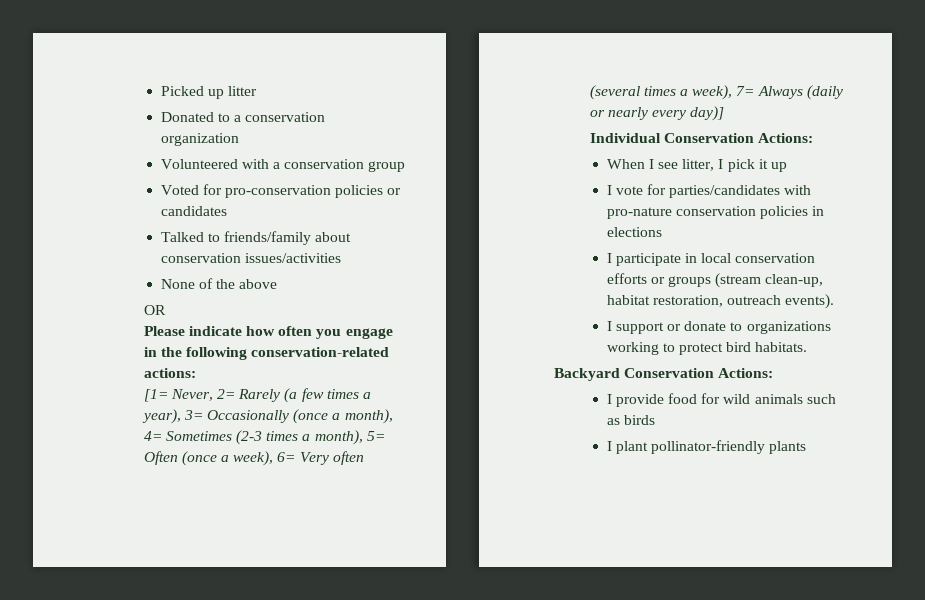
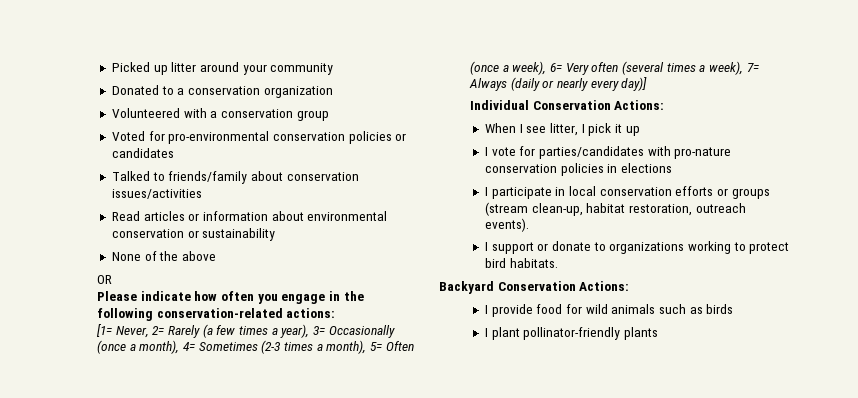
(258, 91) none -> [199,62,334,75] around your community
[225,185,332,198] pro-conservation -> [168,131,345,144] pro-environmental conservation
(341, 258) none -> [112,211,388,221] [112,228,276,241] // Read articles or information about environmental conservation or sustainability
--
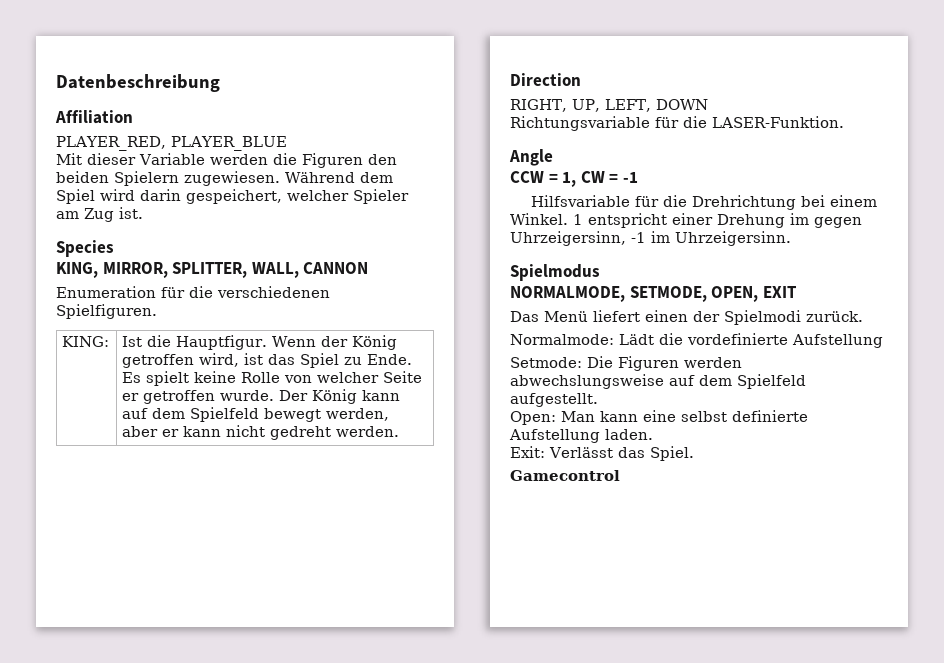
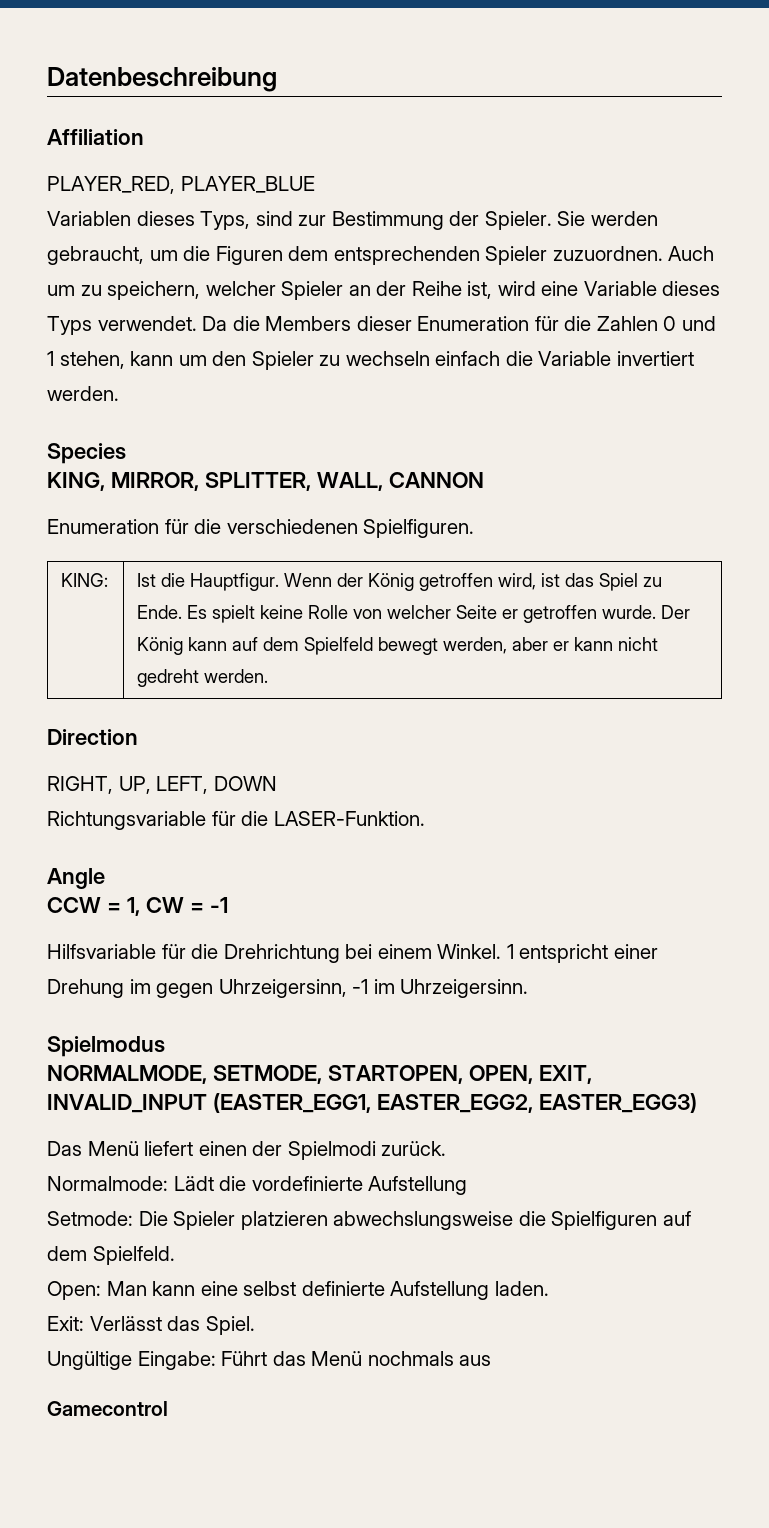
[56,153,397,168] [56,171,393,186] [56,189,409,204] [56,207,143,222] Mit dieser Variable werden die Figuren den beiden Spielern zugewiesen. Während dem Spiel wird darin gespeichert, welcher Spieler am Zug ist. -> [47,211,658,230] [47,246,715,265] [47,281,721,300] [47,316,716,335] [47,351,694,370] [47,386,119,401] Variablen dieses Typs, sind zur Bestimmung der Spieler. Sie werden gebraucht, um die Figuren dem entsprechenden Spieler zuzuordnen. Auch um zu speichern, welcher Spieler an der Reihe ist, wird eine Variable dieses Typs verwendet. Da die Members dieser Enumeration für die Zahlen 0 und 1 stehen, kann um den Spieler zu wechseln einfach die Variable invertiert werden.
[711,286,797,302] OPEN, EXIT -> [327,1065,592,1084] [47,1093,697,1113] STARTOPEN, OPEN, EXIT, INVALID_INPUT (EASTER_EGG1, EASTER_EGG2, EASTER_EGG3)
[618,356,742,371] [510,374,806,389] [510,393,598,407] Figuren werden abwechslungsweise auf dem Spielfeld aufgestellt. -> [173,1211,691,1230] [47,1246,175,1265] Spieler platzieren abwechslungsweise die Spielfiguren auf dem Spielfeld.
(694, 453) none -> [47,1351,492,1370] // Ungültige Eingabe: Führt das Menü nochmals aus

### EXERCISE PROMPT
From the material above, set down exactly the lines between the line holding "(258, 91) none" and the line holding "(341, 258) none", inclusive. Include nothing else.

### EXERCISE RESULT
(258, 91) none -> [199,62,334,75] around your community
[225,185,332,198] pro-conservation -> [168,131,345,144] pro-environmental conservation
(341, 258) none -> [112,211,388,221] [112,228,276,241] // Read articles or information about environmental conservation or sustainability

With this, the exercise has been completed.